Related: Hear from food tech experts on the Future of Food panel at the GeekWire Summit, Oct. 7-9 in Seattle

“People are getting more accustomed to the idea of not owning technology because they perceive it to be something that changes quickly. They don’t want to buy a major investment and have it be obsolete in three years,” said Wood. Picnic’s pricing plans, which depend on the volume of pizza being made, are designed to be at or below the labor and waste-related costs that companies can avoid with the system.

The startup has changed names twice since it first came onto GeekWire’s radar. Picnic started as Otto Robotics, which caused some confusion with the other Otto, a self-driving car startup, and it later went by Vivid Robotics.

Picnic has also changed CEOs. It was founded and led by Garett Ochs, a mechanical engineer who left a job at Oculus VR to start what would later become Picnic. Ochs resigned last year, and Wood took over the top job.

Wood got his start at Honeywell in the late 90s before taking on several leadership stints at startups including Naverus, WebJunction, Planetary Power, and IUNU. He also is a former CEO at Synapse Product Development.

Draper Associates and Microsoft co-founder Paul Allen’s Vulcan Capital funded the company’s seed round. Wood declined to discuss Picnic’s more recent funding or investors.

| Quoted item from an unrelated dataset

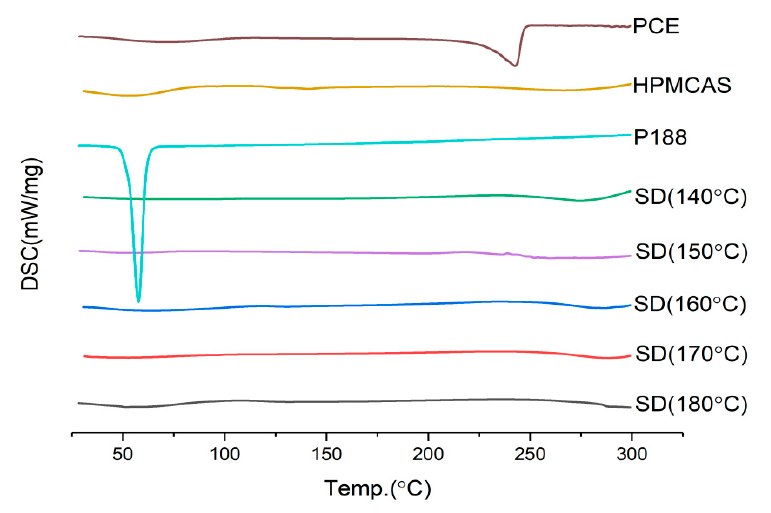
Figure 9. DSC diagram of solid dispersion prepared at different barrel temperature.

The company has raised $8.77 million to date, according to PitchBook data.

GeekWire reporter James Thorne readies the dough for a pizza to be made by Picnic’s robot. (Kyu Han / Picnic Photo)

Robotic chefs have yet to go mainstream, but Little Caesar’s has a patent for a pizza-making robot. And Domino’s is automating many of its processes, including a pilot for driverless pizza delivery and an experimental drone delivery system. San Francisco-based Zume has raised $445 million with backing from SoftBank to create a pizza robot system and other robotics infrastructure for restaurants.

The good news for Picnic is that there may be room for several such companies in America, where people spend $46 billion annually at pizza restaurants. Down the line, the startup wants to use the same system to assemble salads, bowls and sandwiches.

“The potential for Picnic’s technology is broad-reaching for the pizza and other food industries,” said Kati Fritz-Jung, a former Little Caesars executive who serves as an advisor to Picnic. “Innovations like this will change the way we approach customer service, product quality, operational costs and overall consumer satisfaction.”

Picnic’s robotic pizza system is made up of a series of modular components that can be customized for each restaurant. (Picnic Photo)

I have no pride to protect when it comes to my own pizza-making ability, but watching Picnic’s various modules layer cheese and slice fresh pepperoni makes me feel a pang of sympathy for Garry Kasparov, the first world chess champion to lose to a computer in a tournament. Picnic’s robot is faster and more capable than any entry-level food service employee could ever hope to be.

Maybe that’s a good thing, since food service workers can be hard to come by. More than a third of restaurant owners are having trouble filling jobs, especially in the kitchen, according to the National Restaurant Association. And more than 80 percent of workers will change jobs each year, requiring employers to constantly train recruits. Increasing labor costs are also affecting the bottom line for restaurant owners.

“Picnic could help our existing staff work more efficiently, allowing them to do double or triple their customer service load without negatively impacting workflow,” said Zaucer co-founder Aaron Roberts. “Our employees feel it’s going to help them through the rough spots.”

My only job was to place the dough at one end and transfer it to an oven at the other. Even still, I fell behind after only three pies. The experience felt like that episode of I Love Lucy with Lucy and Ethel in the candy factory.

In just a few minutes, we had several hot pizzas ready to eat. We were using frozen dough and an electric oven for the demonstration, so my expectations were low. And while the pizzas I made weren’t memorable, I couldn’t fault the machine: the robot delivered fresh-tasting and meticulously-arranged toppings.